Una kermesse che ha resistito anche alla pandemia Covid rischia quest’anno di tenere il sipario chiuso per le migliaia di ragazzi e gli ospiti internazionali che la raccontano come una seconda casa: un nuovo appello di Claudio Gubitosi, direttore artistico e fondatore del Giffoni Film Festival, sottolinea una realtà condivisa da molti enti del Meridione.
«Si è acceso un ampio dibattito nazionale sul pericolo che corre quest’anno una delle più note e storiche aziende culturali italiane, il Giffoni Film Festival, con il suo imponente programma di attività. Insieme a Giffoni, è a rischio tutto il sistema culturale della Regione. L’affetto dimostrato con decine di migliaia di post, messaggi privati, email e telefonate mi ha commosso, soprattutto da parte dei genitori, famiglie intere, ragazzi e ragazze, cittadini di ogni parte d’Italia e delle tante nazioni dove Giffoni è noto e presente,» afferma il direttore. Resta ancora in sospeso, dunque, la questione dei Fondi di Coesione, non erogati dal ministero della Cultura, ma dal ministero degli Affari Europei, insieme con le politiche di Coesione e il PNRR. Il ministero della Cultura, infatti, si è dimostrato vicino all’appello del direttore Gubitosi, come da lui stesso sottolineato.
Non è trascorso molto tempo dal 9 marzo 2020, giorno in cui l’allora premier Giuseppe Conte annunciò lo stato di emergenza che portò i cittadini a chiudersi nelle proprie case in maniera continuativa fino a maggio dello stesso anno. In quei giorni, i Giffoners si armavano di calendario e mail e lanciavano l’iniziativa #IoRestoACasaCineforum, un cineforum digitale autogestito aperto ai ragazzi delle Masterclass e delle Giurie, che ha visto in chiamata ospiti nazionali del calibro di Alessandro Borghi, Marcello Fonte, Ivan Cotroneo e Daniele Ciprì, ma anche giganti internazionali come il direttore della fotografia Seamus McGarvey, il compositore premio Oscar Nicholas Britell, il montatore Tom Eagles e la production designer di Luca Guadagnino Inbal Weinberg – insomma, una sorta di edizione digitale del Festival dove alle magliette con il logo si sostituivano tute e pigiami, in un’annata in cui il Festival rischiava di non celebrare la sua cinquantesima edizione.

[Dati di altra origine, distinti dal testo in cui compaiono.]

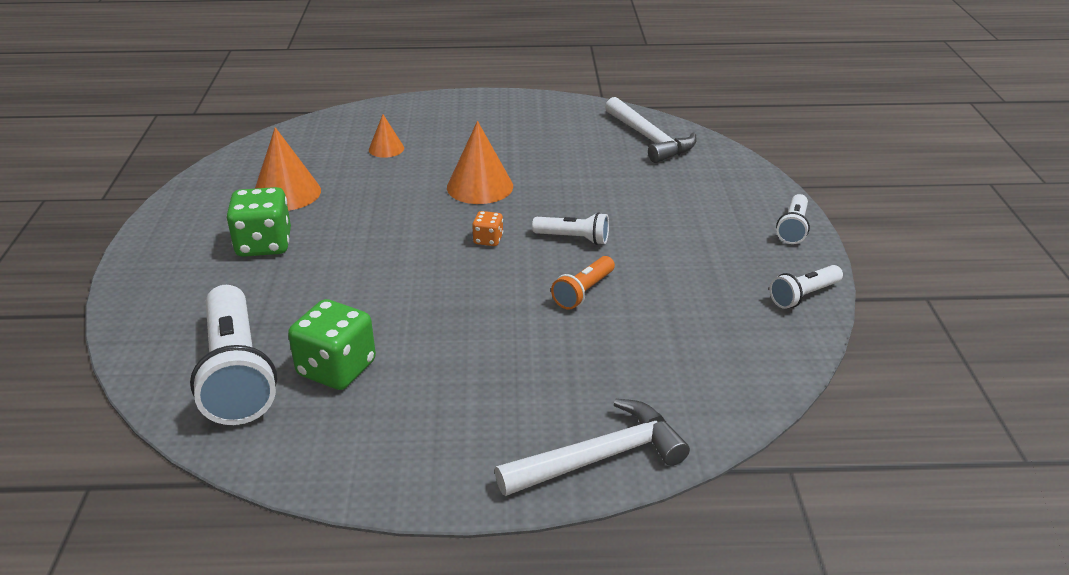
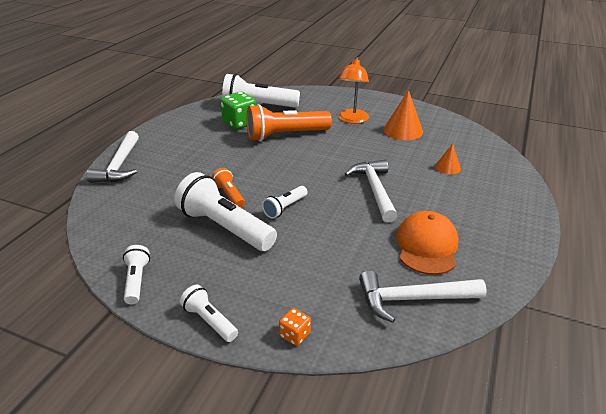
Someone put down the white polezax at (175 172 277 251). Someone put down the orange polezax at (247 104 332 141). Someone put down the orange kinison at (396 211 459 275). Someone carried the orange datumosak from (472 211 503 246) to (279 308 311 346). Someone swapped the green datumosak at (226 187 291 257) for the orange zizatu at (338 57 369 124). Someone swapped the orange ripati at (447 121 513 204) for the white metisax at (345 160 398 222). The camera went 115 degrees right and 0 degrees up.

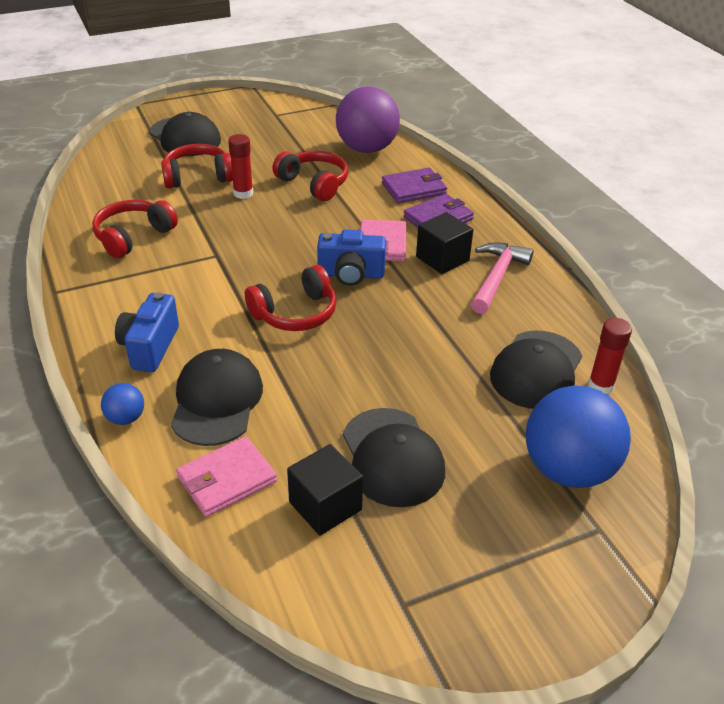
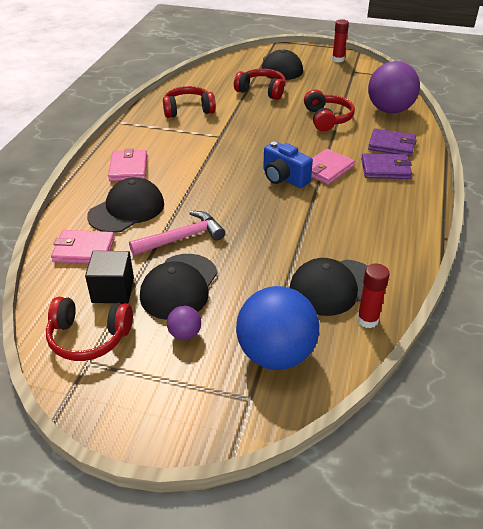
Someone took away the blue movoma at (101 383 144 425). Someone took away the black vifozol at (416 212 473 274). Someone put down the purple movoma at (167 306 201 340). Someone carried the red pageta from (228 134 253 199) to (332 19 349 62). Someone carried the red duzupure from (245 265 337 331) to (46 297 133 361). Someone carried the pink metisax from (471 242 534 314) to (129 211 225 256). Someone swapped the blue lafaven at (115 292 179 372) for the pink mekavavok at (108 148 147 181). The camera went 40 degrees right and 0 degrees up.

Lo spirito di Giffoni è uno spirito che sopravvive anche in condizioni avverse, ed è particolarmente caro anche agli ospiti: nella celebre lettera dipinta su un muro in ceramica del Giardino degli Aranci, il regista francese François Truffaut lo definisce il più importante dei festival, perché è stato il primo in Italia ad essere dedicato al pubblico giovane, al quale il cinema è destinato e che forse un giorno farà cinema – com’è successo all’ex Giffoner campano doc Ciro D’Emilio, consacrato poi a Venezia con il film “Un giorno all’improvviso”.
«Ancora, non siamo in grado di realizzare le nostre produzioni e di promuovere le anteprime mondiali. Non siamo in grado di avviare il lavoro di allestimento del programma con le presenze di talenti nazionali ed internazionali. Di fronte a questa situazione non possiamo stare a guardare. È mio dovere mobilitare le coscienze. Giffoni non si può fermare, non può essere mutilato, ridotto, compresso,» ha scritto il direttore Gubitosi nella sua lettera aperta, lanciata lo scorso 2 Febbraio e ancora in sospeso. «Il nostro è un appello alla coesione perché nessuno possa portare sulla coscienza il peso della colpa, quella di aver inferto un colpo mortale al sistema cultura del Paese più bello del mondo, la nostra Italia. Se questa criticità rientrerà in tempi rapidi, lavoreremo giorno e notte per poter assicurare a tutti un Giffoni ancora più felice: per questo, fate presto!»